Supplied text =
Moore argues that this is intentional, by design; that there is a function of keeping these figures in the landscape, and this is to keep black people in their place. Living in cities with innumerable landmarks named after people who kept enslaved labourers has the effect of leading people to internalize racially hierarchical social images. It sends a signal to people of European descent, communicating that they will not lose status as a result of the wrongs enacted against blacks. It also inferiorizes people of African or indigenous descent, by signalling that the deep injustices suffered by their ancestors are not important enough to the community to cause it to repudiate their actions publicly. Pointing to a 16-foot statue of Robert E. Lee, on a 68-foot column in the centre of New Orleans, Moore asks his students ‘What do you think our city is trying to tell us when they make people like that monuments and put ‘em way up in the sky?’ His students reply ‘That, they are over us, like our parents’ and ‘That they have power’. Physical monuments and prominent place-names communicate important messages about the social world.

Instructions for the task = Reproduce, word for word, the entire passage above on monuments and place-names.

Dataset entries =

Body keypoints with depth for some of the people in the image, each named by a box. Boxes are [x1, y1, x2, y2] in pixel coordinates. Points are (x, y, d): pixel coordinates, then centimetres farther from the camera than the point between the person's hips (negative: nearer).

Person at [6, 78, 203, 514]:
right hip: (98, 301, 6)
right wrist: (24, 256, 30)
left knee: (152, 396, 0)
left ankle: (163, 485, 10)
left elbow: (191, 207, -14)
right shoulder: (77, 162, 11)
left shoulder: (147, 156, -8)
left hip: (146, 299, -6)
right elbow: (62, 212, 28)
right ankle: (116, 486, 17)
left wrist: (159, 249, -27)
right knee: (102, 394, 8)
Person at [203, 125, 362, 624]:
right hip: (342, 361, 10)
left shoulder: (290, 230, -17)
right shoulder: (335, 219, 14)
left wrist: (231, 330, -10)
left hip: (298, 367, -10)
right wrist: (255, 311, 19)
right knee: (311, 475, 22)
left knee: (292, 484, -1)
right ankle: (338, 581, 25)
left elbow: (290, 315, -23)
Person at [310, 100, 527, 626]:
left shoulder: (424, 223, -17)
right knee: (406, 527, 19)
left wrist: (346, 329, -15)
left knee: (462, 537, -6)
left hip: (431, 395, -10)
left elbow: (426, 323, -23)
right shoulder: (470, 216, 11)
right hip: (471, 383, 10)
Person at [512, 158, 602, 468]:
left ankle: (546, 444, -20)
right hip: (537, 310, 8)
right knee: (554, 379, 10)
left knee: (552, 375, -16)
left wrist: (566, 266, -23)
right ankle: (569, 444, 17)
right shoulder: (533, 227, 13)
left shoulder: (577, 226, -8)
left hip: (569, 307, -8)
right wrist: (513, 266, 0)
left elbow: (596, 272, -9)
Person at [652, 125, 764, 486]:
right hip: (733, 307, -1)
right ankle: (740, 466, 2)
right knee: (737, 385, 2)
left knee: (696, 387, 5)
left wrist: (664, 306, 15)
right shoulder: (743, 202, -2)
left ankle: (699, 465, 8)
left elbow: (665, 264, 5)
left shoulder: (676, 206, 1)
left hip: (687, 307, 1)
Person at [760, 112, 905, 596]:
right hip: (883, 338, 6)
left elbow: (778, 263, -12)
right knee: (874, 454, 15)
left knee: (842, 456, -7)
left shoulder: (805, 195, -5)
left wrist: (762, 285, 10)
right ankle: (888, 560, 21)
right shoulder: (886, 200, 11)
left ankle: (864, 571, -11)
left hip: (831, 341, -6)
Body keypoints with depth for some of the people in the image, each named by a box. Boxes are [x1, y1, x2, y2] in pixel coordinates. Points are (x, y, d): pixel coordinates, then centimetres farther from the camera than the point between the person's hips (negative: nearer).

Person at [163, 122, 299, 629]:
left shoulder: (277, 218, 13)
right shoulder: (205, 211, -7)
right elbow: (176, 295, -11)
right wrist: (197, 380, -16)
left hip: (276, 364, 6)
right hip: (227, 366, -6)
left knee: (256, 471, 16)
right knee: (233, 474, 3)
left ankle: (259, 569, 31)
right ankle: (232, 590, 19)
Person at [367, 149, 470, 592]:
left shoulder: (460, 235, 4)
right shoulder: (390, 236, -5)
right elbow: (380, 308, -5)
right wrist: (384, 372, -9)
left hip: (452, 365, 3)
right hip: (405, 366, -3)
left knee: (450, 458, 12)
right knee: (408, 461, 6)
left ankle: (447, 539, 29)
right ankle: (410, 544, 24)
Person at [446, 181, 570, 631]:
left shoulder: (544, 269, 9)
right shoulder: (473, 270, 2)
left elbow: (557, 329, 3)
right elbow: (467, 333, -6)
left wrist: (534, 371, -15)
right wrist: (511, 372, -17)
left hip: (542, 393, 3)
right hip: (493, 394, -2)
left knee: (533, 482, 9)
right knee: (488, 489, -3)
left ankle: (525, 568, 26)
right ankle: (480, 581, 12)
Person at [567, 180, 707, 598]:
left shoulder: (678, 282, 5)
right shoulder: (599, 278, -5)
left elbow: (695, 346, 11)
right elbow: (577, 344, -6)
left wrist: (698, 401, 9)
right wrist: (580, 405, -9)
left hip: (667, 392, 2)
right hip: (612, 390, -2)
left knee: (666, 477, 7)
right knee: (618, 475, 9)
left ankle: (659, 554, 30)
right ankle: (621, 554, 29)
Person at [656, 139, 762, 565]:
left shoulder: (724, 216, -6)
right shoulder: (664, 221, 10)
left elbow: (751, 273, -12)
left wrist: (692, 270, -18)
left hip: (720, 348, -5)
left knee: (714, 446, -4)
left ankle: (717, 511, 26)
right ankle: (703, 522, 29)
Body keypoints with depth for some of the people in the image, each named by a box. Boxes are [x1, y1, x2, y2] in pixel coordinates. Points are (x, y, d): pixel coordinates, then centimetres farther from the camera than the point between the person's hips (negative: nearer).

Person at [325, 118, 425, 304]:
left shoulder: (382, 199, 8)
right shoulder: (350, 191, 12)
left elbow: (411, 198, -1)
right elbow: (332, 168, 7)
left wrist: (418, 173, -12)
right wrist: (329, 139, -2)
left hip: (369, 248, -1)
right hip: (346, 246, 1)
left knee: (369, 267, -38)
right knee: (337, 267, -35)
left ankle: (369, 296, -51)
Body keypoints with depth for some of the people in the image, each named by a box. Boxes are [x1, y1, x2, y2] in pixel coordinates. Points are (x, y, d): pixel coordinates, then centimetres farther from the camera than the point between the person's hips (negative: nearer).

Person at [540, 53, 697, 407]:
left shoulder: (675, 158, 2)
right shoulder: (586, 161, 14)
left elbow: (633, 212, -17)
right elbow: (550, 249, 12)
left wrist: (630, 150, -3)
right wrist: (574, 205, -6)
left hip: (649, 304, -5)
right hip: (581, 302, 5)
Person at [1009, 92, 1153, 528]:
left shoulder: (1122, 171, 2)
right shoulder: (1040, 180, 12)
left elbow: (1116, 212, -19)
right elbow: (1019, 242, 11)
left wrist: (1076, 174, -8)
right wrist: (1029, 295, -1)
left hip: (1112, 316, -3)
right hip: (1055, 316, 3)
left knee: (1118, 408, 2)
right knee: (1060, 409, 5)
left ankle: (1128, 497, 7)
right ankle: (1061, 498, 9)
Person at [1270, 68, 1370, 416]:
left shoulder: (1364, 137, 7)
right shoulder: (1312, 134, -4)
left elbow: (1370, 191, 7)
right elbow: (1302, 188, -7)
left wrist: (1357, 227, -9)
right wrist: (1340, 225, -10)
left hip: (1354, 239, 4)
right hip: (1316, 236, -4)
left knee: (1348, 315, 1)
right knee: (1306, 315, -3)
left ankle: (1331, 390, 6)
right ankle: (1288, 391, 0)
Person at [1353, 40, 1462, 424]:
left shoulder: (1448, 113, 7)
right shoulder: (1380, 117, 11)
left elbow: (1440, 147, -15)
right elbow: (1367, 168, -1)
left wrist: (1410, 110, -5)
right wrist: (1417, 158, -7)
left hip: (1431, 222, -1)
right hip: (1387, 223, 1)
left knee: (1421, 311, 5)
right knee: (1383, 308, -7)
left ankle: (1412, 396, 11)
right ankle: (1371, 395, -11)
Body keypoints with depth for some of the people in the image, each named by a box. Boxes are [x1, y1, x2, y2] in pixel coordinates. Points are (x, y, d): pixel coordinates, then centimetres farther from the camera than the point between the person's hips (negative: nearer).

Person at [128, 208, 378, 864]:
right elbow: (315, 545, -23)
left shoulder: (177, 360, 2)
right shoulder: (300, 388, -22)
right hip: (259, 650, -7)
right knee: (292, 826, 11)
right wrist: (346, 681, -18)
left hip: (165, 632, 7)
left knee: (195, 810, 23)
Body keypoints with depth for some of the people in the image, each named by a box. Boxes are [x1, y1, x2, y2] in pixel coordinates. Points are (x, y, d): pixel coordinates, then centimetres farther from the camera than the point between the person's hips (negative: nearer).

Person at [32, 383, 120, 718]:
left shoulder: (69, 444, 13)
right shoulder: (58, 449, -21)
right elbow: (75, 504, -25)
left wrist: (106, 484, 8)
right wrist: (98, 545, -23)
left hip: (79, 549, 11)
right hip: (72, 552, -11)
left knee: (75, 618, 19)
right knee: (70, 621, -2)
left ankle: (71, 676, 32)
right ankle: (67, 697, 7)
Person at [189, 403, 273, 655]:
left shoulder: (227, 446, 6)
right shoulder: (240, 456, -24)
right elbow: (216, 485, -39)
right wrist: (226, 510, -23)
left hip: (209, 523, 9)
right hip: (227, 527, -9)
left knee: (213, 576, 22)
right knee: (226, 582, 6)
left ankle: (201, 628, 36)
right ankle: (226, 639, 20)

Output of the task =
Moore argues that this is intentional, by design; that there is a function of keeping these figures in the landscape, and this is to keep black people in their place. Living in cities with innumerable landmarks named after people who kept enslaved labourers has the effect of leading people to internalize racially hierarchical social images. It sends a signal to people of European descent, communicating that they will not lose status as a result of the wrongs enacted against blacks. It also inferiorizes people of African or indigenous descent, by signalling that the deep injustices suffered by their ancestors are not important enough to the community to cause it to repudiate their actions publicly. Pointing to a 16-foot statue of Robert E. Lee, on a 68-foot column in the centre of New Orleans, Moore asks his students ‘What do you think our city is trying to tell us when they make people like that monuments and put ‘em way up in the sky?’ His students reply ‘That, they are over us, like our parents’ and ‘That they have power’. Physical monuments and prominent place-names communicate important messages about the social world.